[Record set — start]

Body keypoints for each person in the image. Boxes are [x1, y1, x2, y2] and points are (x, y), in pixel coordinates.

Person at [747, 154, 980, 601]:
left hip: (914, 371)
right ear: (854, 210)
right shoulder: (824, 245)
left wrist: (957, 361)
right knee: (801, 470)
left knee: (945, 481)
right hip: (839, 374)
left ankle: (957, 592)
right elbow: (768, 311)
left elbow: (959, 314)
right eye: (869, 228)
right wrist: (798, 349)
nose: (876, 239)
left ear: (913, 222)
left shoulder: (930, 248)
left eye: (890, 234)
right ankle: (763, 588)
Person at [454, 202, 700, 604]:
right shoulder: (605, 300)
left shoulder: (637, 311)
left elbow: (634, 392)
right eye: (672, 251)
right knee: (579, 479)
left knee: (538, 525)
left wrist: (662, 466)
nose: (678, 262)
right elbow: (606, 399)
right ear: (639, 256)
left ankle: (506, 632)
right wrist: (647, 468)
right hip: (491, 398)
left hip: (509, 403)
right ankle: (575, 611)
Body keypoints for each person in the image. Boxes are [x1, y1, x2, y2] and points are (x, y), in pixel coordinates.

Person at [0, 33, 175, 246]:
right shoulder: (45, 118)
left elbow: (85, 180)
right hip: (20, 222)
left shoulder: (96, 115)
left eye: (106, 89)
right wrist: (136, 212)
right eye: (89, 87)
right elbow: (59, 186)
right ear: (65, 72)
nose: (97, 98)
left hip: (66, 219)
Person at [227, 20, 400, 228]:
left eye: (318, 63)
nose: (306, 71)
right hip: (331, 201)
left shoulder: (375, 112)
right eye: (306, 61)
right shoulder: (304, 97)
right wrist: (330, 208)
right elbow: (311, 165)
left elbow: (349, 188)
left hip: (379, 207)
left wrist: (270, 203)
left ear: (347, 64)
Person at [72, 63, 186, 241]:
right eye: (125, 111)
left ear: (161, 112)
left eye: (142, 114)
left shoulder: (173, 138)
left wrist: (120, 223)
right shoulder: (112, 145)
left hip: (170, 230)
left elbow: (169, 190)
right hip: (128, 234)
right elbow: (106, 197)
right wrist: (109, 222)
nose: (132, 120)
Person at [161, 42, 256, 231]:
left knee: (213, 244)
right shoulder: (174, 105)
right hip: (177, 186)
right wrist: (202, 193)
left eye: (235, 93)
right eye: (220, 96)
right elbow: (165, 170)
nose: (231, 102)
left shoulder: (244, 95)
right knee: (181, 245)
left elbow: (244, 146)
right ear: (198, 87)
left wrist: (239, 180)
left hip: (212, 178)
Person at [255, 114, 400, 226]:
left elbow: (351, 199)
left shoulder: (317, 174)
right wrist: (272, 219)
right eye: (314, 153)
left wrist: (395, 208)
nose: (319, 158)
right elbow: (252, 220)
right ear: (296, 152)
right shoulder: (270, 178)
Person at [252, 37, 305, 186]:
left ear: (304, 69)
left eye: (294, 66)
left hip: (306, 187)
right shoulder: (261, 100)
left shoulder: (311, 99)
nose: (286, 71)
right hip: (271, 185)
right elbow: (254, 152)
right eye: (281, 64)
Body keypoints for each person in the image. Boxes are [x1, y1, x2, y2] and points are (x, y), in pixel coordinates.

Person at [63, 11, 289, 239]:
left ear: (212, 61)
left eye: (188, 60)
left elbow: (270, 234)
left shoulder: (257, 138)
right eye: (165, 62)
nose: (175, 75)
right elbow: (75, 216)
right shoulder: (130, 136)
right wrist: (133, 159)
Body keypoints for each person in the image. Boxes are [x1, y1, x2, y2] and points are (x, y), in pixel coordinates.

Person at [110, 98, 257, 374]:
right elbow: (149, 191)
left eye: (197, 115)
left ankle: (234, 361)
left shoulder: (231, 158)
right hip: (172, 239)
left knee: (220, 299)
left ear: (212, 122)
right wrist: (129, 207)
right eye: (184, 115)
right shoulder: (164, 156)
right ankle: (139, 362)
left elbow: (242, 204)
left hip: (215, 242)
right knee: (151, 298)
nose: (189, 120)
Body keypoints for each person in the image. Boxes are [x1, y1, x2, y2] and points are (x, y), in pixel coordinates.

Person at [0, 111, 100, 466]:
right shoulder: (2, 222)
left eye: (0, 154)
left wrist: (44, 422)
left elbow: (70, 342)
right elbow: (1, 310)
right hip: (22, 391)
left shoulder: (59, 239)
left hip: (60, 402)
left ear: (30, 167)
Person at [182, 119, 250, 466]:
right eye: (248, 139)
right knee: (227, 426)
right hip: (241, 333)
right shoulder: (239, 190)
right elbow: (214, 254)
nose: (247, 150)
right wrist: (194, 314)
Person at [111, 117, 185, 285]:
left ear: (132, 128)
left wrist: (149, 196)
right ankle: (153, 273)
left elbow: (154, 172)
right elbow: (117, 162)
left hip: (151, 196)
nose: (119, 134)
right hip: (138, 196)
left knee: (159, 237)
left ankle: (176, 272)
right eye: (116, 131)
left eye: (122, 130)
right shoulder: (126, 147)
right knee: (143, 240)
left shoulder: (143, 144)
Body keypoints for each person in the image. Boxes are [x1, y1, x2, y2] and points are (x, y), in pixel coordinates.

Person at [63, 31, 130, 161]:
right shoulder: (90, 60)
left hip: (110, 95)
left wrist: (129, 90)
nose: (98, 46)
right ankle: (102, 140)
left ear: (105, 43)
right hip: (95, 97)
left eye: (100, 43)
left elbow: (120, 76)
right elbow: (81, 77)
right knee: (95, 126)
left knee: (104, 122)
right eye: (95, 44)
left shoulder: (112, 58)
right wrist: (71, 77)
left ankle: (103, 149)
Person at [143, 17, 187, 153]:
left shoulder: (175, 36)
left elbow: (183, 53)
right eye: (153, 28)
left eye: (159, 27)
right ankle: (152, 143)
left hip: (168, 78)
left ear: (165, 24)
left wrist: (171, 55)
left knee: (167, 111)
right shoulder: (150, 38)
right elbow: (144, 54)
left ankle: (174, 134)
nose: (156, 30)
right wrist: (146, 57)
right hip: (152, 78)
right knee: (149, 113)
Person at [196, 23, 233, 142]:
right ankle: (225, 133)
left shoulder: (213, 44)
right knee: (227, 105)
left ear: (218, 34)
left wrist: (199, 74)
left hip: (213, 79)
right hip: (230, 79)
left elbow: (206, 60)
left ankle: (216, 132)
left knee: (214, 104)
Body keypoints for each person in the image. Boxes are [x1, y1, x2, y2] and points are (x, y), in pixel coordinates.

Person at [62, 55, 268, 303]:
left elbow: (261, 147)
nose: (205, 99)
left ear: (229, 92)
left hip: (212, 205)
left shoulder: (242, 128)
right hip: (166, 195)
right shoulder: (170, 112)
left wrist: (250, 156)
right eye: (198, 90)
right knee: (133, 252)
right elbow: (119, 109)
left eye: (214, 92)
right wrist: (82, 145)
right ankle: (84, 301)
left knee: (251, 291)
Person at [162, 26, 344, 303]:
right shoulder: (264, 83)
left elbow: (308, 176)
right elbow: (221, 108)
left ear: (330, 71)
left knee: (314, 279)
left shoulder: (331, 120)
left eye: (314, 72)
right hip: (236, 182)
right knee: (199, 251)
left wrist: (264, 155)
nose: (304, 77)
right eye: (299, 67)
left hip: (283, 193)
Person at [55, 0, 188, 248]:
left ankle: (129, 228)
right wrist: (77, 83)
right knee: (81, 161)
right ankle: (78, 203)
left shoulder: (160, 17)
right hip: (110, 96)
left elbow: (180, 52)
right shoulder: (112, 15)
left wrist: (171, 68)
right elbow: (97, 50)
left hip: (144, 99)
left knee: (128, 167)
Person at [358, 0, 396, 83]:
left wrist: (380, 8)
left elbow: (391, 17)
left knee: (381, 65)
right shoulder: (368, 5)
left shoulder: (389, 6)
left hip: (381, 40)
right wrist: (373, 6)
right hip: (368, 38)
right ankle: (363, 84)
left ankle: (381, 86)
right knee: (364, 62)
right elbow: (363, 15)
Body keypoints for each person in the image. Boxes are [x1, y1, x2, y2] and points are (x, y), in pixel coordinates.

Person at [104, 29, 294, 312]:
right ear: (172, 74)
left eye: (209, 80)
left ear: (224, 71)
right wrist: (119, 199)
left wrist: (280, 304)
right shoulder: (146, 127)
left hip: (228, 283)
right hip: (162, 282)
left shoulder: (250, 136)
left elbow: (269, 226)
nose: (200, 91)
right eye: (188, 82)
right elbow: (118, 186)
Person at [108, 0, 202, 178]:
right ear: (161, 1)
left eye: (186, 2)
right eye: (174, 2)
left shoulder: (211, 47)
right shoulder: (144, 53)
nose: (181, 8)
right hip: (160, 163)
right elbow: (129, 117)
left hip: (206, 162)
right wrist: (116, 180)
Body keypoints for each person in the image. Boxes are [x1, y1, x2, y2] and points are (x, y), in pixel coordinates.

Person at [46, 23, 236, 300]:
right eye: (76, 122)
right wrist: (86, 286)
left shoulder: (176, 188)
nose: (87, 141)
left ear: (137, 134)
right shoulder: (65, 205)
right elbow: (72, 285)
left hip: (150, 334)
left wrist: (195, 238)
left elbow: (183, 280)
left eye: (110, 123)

[Record set — finish]

▶ _Task_
Every line above from the line with "right shoulder: (45, 118)" to the line with "left hip: (66, 219)", inclusive, must be returned exactly; no other line belongs in the reply.

▶ _Output below_
right shoulder: (45, 118)
left elbow: (85, 180)
right hip: (20, 222)
left shoulder: (96, 115)
left eye: (106, 89)
right wrist: (136, 212)
right eye: (89, 87)
right elbow: (59, 186)
right ear: (65, 72)
nose: (97, 98)
left hip: (66, 219)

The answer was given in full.